Ashley Road in Hale, Cheshire, where Francis struggled to park her Mercedes convertible
‘No note or any details were left at the scene. There was damage to the Audi including the front left side panel which was dented and scraped. The wheel trim on the left side was also scraped and scratched.’
In her defence Francis, who has worked as a senior clinical researcher with various pharmaceutical firms around the world including AstraZeneca and Roch over the past 30 years, insisted she was not aware she had pranged the Audi because she was under stress at the time.
She said: ‘I had been previously diagnosed with a chest infection and was at high risk of catching Covid and I had been shielding for three months.
‘I had not made many other journeys before this as I had to shield. I did not know what to expect and it was one of the first occasions I had been out for some time.
‘I was feeling anxious and upset as I did not know how things were going with COVID. I was collecting some material from a shop in Hale village that was about to close down and it was on my mind to get home. I did not want to extend my trip.’

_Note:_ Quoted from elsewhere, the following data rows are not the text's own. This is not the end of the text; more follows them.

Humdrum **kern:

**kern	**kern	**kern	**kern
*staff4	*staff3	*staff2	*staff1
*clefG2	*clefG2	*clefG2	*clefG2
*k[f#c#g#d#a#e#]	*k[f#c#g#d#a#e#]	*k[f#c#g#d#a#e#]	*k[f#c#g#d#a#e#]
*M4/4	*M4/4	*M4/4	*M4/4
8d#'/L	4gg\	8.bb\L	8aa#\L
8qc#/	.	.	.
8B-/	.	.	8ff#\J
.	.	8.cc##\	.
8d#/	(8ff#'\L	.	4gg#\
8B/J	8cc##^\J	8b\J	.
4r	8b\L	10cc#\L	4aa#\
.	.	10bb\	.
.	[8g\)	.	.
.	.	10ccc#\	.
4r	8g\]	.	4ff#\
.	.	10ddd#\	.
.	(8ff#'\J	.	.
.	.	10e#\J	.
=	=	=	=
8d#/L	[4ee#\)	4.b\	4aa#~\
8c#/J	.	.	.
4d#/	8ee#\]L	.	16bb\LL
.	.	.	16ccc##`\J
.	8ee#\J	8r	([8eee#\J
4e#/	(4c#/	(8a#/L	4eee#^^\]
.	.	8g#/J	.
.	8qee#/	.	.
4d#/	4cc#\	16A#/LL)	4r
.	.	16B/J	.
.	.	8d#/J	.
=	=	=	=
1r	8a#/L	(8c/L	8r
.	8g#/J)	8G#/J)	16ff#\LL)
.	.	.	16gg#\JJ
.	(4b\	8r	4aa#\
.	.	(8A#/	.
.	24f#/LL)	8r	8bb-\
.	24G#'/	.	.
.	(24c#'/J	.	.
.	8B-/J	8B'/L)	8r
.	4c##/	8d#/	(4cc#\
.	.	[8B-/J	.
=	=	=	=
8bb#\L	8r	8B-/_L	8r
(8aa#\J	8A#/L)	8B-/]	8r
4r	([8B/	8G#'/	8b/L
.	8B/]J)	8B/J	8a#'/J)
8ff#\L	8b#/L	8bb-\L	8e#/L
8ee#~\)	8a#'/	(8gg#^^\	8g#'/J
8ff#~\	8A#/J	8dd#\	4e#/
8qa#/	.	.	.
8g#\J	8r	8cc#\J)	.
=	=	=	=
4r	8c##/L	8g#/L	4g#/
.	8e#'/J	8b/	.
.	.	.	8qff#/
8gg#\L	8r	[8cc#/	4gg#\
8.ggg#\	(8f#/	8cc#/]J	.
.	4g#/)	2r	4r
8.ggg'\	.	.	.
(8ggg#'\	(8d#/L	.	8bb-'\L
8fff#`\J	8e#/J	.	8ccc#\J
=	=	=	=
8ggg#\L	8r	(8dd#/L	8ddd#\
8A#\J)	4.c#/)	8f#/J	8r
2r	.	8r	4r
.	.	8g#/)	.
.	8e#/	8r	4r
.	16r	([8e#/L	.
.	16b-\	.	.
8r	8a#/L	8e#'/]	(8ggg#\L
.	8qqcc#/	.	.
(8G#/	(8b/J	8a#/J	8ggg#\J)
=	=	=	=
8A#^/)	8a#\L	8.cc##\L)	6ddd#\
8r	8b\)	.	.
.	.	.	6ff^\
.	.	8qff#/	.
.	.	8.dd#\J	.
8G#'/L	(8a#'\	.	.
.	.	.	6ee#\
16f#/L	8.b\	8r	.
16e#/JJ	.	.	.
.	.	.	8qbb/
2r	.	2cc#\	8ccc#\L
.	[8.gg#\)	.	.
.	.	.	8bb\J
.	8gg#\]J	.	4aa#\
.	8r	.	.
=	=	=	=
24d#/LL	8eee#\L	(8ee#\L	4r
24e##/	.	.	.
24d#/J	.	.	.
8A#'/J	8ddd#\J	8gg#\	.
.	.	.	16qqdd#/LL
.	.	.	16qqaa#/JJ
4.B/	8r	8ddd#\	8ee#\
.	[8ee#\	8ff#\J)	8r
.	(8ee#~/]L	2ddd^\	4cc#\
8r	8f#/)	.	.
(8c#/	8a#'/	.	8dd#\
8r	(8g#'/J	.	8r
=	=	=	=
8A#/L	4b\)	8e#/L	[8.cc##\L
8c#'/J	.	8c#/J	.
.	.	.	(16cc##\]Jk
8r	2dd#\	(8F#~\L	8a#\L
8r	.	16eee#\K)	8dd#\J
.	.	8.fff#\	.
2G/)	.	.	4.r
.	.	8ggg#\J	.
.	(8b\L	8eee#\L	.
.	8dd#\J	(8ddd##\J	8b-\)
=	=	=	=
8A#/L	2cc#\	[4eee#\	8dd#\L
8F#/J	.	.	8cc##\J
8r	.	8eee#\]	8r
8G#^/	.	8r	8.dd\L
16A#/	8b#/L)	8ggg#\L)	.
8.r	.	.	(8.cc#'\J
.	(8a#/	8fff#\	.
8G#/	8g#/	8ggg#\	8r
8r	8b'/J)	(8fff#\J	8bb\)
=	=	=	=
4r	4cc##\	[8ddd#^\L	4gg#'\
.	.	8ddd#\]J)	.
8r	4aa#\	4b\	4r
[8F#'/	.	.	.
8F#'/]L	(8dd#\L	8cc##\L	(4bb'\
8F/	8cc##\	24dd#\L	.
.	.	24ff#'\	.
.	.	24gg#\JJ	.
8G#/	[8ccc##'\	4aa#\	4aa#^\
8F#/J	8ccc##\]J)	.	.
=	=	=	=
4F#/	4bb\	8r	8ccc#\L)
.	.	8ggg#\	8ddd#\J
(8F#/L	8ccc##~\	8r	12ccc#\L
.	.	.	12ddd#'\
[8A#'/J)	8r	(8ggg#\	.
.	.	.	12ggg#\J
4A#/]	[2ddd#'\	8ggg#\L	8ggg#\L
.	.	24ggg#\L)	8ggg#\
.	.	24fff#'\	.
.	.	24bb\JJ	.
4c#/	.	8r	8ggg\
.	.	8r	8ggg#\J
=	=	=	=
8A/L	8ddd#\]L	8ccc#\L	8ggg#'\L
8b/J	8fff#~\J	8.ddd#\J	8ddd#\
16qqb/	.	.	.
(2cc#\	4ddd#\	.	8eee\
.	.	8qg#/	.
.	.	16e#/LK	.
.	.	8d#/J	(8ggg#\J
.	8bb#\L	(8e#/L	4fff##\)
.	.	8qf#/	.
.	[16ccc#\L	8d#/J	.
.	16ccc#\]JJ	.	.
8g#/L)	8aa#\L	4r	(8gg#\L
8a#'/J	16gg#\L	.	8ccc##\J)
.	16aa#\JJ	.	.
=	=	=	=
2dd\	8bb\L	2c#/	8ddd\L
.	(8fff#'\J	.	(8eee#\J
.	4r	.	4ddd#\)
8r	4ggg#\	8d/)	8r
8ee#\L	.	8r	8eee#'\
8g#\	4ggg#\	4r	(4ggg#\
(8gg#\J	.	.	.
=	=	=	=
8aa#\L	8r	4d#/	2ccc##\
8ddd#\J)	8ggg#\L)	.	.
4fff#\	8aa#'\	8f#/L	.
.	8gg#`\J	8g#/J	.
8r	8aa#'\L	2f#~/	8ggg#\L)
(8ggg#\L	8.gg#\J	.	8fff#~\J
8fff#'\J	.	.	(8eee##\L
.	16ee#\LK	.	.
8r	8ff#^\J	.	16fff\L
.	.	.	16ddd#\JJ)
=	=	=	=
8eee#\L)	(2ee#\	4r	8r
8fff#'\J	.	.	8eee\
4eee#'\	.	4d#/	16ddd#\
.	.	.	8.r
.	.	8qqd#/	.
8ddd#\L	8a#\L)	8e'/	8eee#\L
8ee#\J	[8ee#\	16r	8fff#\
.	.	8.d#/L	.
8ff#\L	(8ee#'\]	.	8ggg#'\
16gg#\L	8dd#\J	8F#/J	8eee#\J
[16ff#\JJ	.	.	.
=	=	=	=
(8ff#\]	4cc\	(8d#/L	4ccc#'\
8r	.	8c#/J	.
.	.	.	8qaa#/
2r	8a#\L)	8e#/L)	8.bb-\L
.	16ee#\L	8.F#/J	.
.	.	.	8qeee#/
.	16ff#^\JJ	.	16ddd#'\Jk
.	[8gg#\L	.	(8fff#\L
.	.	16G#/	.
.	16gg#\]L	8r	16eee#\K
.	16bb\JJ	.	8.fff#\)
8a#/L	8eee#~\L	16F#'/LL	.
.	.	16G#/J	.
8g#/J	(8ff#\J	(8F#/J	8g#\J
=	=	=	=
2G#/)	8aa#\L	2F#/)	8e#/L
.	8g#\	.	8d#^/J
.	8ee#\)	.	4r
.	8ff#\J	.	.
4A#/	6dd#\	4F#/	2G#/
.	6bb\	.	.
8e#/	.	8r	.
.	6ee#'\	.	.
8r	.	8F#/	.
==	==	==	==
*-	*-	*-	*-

Francis said it was a ‘busy road’ with traffic travelling on both sides with ‘lots of pedestrians and I wanted to park in that space because the shop I needed was opposite the road’.
She continued: ‘My manoeuvre was awful the first time my back wheel went into the pavement, I felt ridiculous and I had to come back into the traffic.
‘That was when the collision must have occurred. There was a noticeable sound in the car but I truly was not aware of the collision.
The court heard Francis had gone shopping in the centre of Hale after shielding at home
‘Had I known then I would have looked to see if there was anyone in the car and then I would have left a note on the windscreen. I got out of the car and went around the back as I wanted to see how I was parked on the pavement.’
She admitted the way she parked ‘wasn’t great’, adding: ‘I saw a mark to the other vehicle but I thought it was a mud splash. I wasn’t entirely sure what it was. I was more concerned about parking the car and I just couldn’t face trying to park it there again.’
Under cross examination, she added: ‘I was stressed with my own problems. I was holding the traffic up and I was angled out onto the road.
‘I went to park in a big car park after and then walked back to the shop. I looked down at the wheel and noticed the mark but I thought it was a mud splash.
‘I was not looking for any damage. At that time I thought enough was enough and that was when I drove off. I was not chancing my arm in the hope I would get away with it.
‘As far as I was concerned I had not hit anything or done anything wrong. I had just been isolating for three months, I was only aware of this when the police called me. I didn’t know I had hit anything.’
Francis was also ordered to pay £250 in costs and surcharges. JP Marilyn Gibson told her ‘From our evaluation, the evidence you gave was consistent and you gave a clear account.
‘Therefore, our findings on the balance of probabilities are that you had no awareness of the crash.’